数一数下面的条目里有几行含有字符串“newSketch”，只回答数字。

### 数据摘录 ###

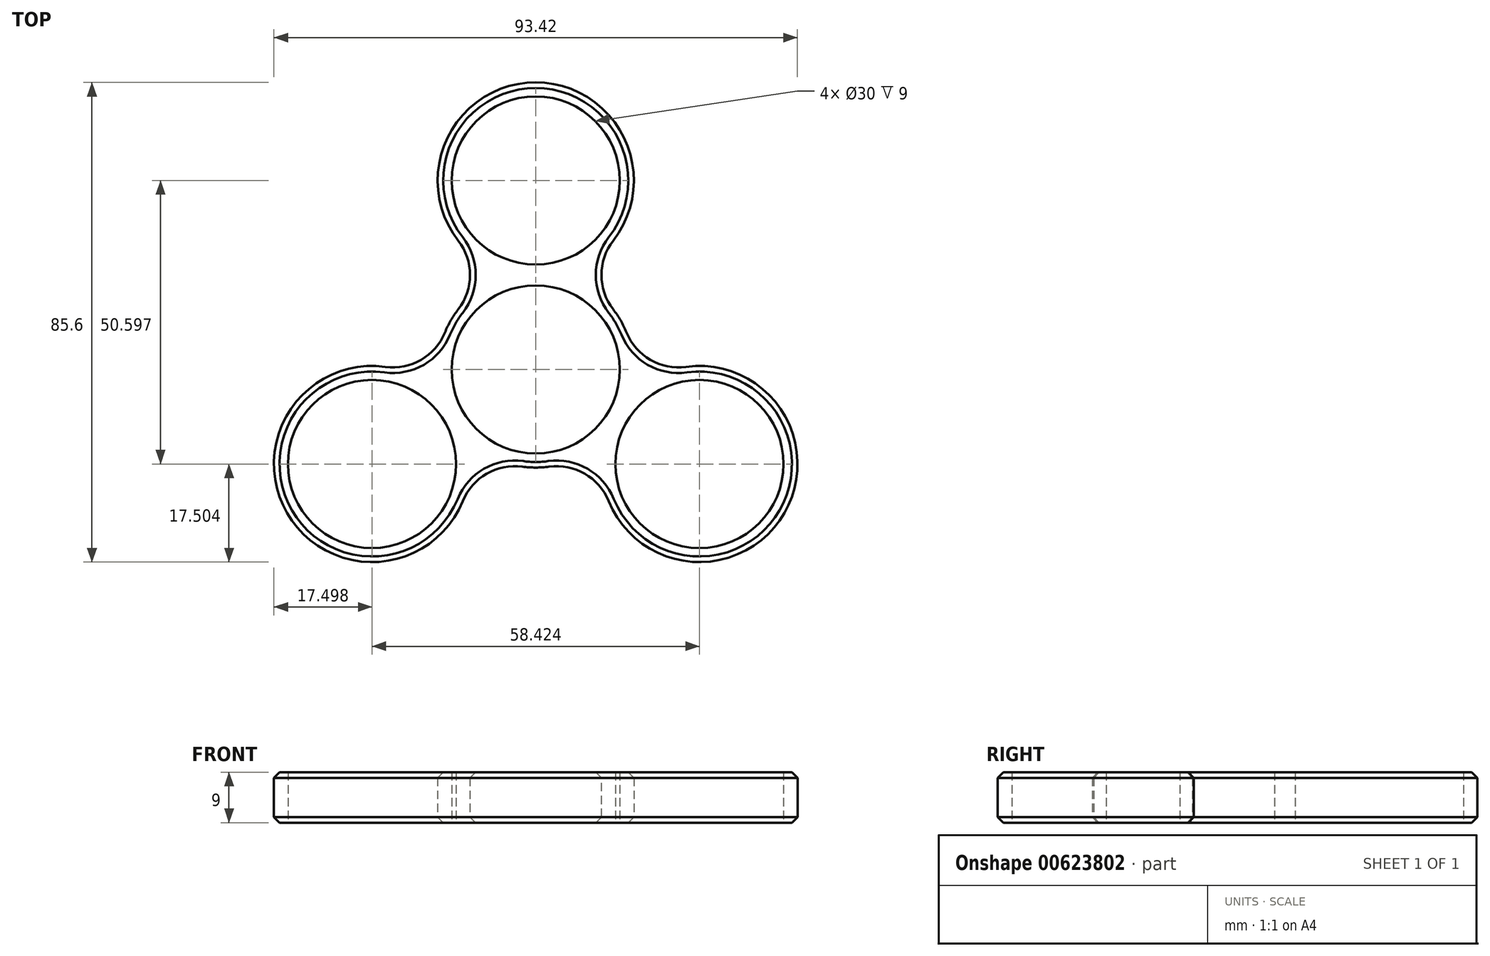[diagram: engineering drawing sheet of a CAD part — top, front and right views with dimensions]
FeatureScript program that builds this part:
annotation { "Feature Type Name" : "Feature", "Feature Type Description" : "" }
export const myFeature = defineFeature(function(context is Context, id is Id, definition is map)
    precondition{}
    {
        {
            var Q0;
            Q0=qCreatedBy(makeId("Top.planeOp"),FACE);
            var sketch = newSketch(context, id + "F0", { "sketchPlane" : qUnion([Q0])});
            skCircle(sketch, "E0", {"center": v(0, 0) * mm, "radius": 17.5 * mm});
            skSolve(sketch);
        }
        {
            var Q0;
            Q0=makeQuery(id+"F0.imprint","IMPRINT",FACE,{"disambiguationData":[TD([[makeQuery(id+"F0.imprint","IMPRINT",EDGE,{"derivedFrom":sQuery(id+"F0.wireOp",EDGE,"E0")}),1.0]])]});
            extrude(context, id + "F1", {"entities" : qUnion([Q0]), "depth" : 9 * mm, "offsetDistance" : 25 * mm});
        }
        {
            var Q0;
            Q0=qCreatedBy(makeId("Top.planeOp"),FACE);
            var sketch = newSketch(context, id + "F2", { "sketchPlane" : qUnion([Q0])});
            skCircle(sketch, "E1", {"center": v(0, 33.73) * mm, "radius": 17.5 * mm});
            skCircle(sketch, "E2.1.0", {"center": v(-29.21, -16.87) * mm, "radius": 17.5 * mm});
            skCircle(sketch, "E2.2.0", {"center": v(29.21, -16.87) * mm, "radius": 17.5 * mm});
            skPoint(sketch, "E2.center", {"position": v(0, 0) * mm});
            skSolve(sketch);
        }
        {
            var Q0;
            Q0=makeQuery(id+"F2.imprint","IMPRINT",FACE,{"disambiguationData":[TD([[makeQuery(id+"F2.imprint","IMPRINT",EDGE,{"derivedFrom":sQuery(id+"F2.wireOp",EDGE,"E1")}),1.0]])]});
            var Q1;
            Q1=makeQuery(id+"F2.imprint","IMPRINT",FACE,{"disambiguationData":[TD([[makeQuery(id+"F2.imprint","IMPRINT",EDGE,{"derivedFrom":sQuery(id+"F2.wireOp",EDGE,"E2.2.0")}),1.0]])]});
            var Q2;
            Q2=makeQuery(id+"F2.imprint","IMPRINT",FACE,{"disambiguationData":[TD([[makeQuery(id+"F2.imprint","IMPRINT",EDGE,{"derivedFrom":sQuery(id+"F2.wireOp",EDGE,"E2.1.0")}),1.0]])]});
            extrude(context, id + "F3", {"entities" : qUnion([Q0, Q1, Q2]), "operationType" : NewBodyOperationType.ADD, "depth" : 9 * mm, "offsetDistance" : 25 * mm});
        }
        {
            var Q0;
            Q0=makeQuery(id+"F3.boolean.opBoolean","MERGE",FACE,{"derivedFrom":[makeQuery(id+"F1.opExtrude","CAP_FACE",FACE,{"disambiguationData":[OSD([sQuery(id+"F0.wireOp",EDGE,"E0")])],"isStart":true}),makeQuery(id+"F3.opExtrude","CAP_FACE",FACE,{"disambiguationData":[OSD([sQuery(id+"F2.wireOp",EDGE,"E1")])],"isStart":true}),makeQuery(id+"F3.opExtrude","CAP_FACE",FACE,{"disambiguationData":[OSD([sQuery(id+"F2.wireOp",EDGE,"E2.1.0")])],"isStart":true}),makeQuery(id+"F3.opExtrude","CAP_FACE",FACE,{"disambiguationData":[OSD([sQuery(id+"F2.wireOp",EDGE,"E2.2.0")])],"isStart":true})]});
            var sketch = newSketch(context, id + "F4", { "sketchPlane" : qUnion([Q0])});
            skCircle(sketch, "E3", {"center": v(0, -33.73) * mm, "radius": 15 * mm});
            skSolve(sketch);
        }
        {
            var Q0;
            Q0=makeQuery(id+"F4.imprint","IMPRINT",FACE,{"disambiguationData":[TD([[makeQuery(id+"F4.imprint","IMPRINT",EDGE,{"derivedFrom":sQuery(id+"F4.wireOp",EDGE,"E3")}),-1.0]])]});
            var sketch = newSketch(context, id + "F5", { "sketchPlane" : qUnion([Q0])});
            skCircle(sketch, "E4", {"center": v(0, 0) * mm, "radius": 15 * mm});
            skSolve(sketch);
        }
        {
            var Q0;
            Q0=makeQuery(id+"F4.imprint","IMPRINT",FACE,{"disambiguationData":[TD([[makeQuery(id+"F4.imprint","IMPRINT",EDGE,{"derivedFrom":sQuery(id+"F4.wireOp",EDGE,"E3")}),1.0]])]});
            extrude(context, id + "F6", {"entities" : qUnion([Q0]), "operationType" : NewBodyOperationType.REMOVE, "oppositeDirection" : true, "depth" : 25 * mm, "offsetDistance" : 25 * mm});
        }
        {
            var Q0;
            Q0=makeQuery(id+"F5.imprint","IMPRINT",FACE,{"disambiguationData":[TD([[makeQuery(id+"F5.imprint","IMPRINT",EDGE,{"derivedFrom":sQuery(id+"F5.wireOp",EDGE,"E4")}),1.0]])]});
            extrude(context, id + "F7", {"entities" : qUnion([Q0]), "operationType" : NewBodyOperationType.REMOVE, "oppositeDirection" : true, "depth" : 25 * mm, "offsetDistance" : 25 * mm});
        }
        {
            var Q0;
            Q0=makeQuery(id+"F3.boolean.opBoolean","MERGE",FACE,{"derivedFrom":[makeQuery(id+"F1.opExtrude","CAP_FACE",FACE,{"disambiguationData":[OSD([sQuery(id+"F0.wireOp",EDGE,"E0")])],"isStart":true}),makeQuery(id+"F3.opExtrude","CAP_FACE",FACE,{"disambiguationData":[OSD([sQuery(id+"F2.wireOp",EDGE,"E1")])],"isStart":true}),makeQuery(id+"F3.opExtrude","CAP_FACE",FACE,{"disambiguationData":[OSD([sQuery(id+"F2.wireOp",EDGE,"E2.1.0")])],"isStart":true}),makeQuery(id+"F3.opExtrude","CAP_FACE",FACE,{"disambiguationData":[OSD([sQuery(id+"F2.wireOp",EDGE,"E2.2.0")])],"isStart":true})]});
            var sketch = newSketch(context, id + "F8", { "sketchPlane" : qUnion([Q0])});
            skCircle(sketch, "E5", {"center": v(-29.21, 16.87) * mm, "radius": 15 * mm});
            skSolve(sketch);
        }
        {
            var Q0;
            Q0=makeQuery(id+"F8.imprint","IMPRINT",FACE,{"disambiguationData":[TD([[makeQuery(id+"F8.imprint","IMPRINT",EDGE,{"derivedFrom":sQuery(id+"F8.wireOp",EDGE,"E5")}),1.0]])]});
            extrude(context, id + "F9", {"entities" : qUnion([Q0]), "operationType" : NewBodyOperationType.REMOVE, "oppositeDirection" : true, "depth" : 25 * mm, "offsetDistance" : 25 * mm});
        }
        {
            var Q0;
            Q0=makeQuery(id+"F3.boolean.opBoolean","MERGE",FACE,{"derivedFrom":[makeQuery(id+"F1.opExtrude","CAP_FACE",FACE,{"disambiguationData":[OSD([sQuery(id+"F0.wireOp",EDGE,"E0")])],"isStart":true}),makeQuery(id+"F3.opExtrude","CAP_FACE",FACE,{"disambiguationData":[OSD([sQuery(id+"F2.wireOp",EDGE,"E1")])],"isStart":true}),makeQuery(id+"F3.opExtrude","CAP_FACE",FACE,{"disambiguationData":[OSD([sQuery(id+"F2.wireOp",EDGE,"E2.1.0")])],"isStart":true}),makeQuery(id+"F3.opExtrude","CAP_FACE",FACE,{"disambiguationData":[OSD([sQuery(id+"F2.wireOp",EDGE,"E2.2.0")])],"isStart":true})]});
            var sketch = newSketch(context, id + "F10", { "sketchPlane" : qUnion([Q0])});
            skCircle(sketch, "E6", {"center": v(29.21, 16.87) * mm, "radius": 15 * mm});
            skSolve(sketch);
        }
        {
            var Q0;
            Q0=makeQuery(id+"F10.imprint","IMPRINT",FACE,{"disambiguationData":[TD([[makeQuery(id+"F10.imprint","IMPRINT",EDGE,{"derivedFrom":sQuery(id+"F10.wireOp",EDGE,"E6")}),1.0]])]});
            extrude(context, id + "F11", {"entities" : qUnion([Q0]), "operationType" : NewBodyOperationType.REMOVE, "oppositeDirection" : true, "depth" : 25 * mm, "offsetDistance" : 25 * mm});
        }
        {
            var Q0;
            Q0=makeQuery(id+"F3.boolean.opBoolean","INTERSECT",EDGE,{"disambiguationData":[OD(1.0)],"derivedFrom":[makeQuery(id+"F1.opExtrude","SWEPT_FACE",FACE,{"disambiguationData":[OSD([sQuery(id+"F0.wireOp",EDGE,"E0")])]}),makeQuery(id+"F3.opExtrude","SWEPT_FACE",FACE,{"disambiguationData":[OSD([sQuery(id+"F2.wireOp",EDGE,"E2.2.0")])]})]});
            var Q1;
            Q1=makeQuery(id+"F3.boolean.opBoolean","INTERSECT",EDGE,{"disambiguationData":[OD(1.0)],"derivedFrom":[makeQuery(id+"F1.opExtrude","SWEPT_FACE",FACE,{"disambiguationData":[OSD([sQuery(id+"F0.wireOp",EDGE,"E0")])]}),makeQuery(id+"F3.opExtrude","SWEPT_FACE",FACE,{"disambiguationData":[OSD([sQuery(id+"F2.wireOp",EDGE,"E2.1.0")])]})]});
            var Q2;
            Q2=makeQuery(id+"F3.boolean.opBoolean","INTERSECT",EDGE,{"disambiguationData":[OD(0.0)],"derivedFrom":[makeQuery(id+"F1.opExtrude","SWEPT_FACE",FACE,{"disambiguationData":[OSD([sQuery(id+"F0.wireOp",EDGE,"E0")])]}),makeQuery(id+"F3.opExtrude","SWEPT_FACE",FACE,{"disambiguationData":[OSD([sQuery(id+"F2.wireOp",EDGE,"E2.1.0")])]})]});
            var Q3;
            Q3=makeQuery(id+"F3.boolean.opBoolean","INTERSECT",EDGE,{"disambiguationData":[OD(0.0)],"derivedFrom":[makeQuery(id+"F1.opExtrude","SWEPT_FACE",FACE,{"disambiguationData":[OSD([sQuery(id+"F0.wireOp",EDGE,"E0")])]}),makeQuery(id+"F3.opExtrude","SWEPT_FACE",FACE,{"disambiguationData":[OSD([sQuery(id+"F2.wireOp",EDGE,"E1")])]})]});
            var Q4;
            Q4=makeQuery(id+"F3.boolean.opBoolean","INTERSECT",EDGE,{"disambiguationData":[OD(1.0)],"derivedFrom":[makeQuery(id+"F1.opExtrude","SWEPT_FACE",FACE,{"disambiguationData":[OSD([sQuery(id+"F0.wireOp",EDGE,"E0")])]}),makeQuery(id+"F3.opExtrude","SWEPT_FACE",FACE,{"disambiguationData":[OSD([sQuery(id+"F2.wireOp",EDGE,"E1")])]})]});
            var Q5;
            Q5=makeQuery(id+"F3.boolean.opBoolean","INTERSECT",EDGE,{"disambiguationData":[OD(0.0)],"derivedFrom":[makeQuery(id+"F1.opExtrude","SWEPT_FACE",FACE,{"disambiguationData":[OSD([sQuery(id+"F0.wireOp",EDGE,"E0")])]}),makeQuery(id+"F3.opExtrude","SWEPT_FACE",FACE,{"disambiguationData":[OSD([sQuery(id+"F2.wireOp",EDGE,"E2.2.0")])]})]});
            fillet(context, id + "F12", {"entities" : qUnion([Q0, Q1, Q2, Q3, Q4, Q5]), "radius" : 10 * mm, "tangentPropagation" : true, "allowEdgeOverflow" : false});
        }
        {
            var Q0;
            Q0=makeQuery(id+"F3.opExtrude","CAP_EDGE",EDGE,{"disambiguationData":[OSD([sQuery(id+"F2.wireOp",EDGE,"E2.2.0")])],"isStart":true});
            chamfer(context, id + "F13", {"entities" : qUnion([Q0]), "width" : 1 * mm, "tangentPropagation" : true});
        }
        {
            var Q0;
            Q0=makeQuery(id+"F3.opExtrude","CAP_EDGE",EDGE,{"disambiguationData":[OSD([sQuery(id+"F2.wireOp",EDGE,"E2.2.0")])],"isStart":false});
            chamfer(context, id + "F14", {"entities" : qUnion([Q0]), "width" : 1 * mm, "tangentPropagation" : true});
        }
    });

###

**解答:**
6